Content starts
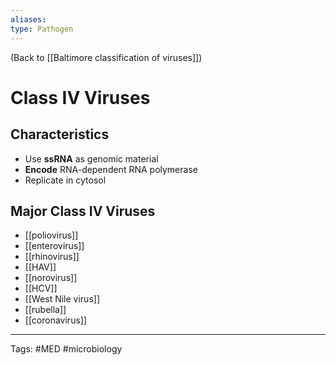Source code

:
 ```yaml
---
aliases: 
type: Pathogen
---
```


(Back to [[Baltimore classification of viruses]])

# Class IV Viruses

## Characteristics
- Use **ssRNA** as genomic material
- **Encode** RNA-dependent RNA polymerase
- Replicate in cytosol

## Major Class IV Viruses
- [[poliovirus]]
- [[enterovirus]]
- [[rhinovirus]]
- [[HAV]]
- [[norovirus]]
- [[HCV]]
- [[West Nile virus]]
- [[rubella]]
- [[coronavirus]]


---
Tags: #MED #microbiology 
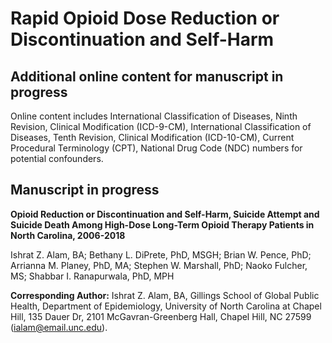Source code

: # Rapid Opioid Dose Reduction or Discontinuation and Self-Harm
## Additional online content for manuscript in progress
Online content includes International Classification of Diseases, Ninth Revision, Clinical Modification (ICD-9-CM), International Classification of Diseases, Tenth Revision, Clinical Modification (ICD-10-CM), Current Procedural Terminology (CPT), National Drug Code (NDC) numbers for potential confounders.

## Manuscript in progress
**Opioid Reduction or Discontinuation and Self-Harm, Suicide Attempt and Suicide Death Among High-Dose Long-Term Opioid Therapy Patients in North Carolina, 2006-2018**

Ishrat Z. Alam, BA; Bethany L. DiPrete, PhD, MSGH; Brian W. Pence, PhD; Arrianna M. Planey, PhD, MA; Stephen W. Marshall, PhD; Naoko Fulcher, MS; Shabbar I. Ranapurwala, PhD, MPH

**Corresponding Author:** Ishrat Z. Alam, BA, Gillings School of Global Public Health, Department of Epidemiology, University of North Carolina at Chapel Hill, 135 Dauer Dr, 2101 McGavran-Greenberg Hall, Chapel Hill, NC 27599 (ialam@email.unc.edu). 
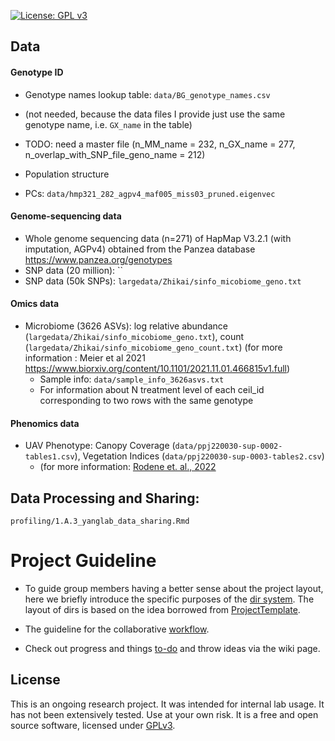 [![License: GPL v3](https://img.shields.io/badge/License-GPL%20v3-blue.svg)](http://www.gnu.org/licenses/gpl-3.0)


## Data

#### Genotype ID
- Genotype names lookup table: `data/BG_genotype_names.csv` 
 - (not needed, because the data files I provide just use the same genotype name, i.e. `GX_name` in the table)
 - TODO: need a master file (n_MM_name = 232, n_GX_name = 277, n_overlap_with_SNP_file_geno_name = 212)
 
 - Population structure
  - PCs: `data/hmp321_282_agpv4_maf005_miss03_pruned.eigenvec`

#### Genome-sequencing data
- Whole genome sequencing data (n=271) of HapMap V3.2.1 (with imputation, AGPv4) obtained from the Panzea database https://www.panzea.org/genotypes
- SNP data (20 million): ``
- SNP data (50k SNPs): `largedata/Zhikai/sinfo_micobiome_geno.txt`



#### Omics data
- Microbiome (3626 ASVs): log relative abundance (`largedata/Zhikai/sinfo_micobiome_geno.txt`), count (`largedata/Zhikai/sinfo_micobiome_geno_count.txt`) (for more information : Meier et al 2021 https://www.biorxiv.org/content/10.1101/2021.11.01.466815v1.full)
  - Sample info: `data/sample_info_3626asvs.txt` 
  - For information about N treatment level of each ceil_id corresponding to two rows with the same genotype


#### Phenomics data
- UAV Phenotype: Canopy Coverage (`data/ppj220030-sup-0002-tables1.csv`), Vegetation Indices (`data/ppj220030-sup-0003-tables2.csv`) 
  - (for more information: [Rodene et. al., 2022](https://acsess.onlinelibrary.wiley.com/doi/full/10.1002/ppj2.20030)


## Data Processing and Sharing:

`profiling/1.A.3_yanglab_data_sharing.Rmd`


# Project Guideline

- To guide group members having a better sense about the project layout, here we briefly introduce the specific purposes of the [dir system](https://jyanglab.github.io/2017-01-07-project/). The layout of dirs is based on the idea borrowed from [ProjectTemplate](http://projecttemplate.net/architecture.html).

- The guideline for the collaborative [workflow](https://jyanglab.github.io/2017-01-10-project-using-github/).

- Check out progress and things [to-do](TODO.md) and throw ideas via the wiki page.


## License
This is an ongoing research project. It was intended for internal lab usage. It has not been extensively tested. Use at your own risk.
It is a free and open source software, licensed under [GPLv3](LICENSE).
Content ends
Exercise: Write out every line of the preceding listing that contains "Harm".

Task answer:
: # Rapid Opioid Dose Reduction or Discontinuation and Self-Harm
**Opioid Reduction or Discontinuation and Self-Harm, Suicide Attempt and Suicide Death Among High-Dose Long-Term Opioid Therapy Patients in North Carolina, 2006-2018**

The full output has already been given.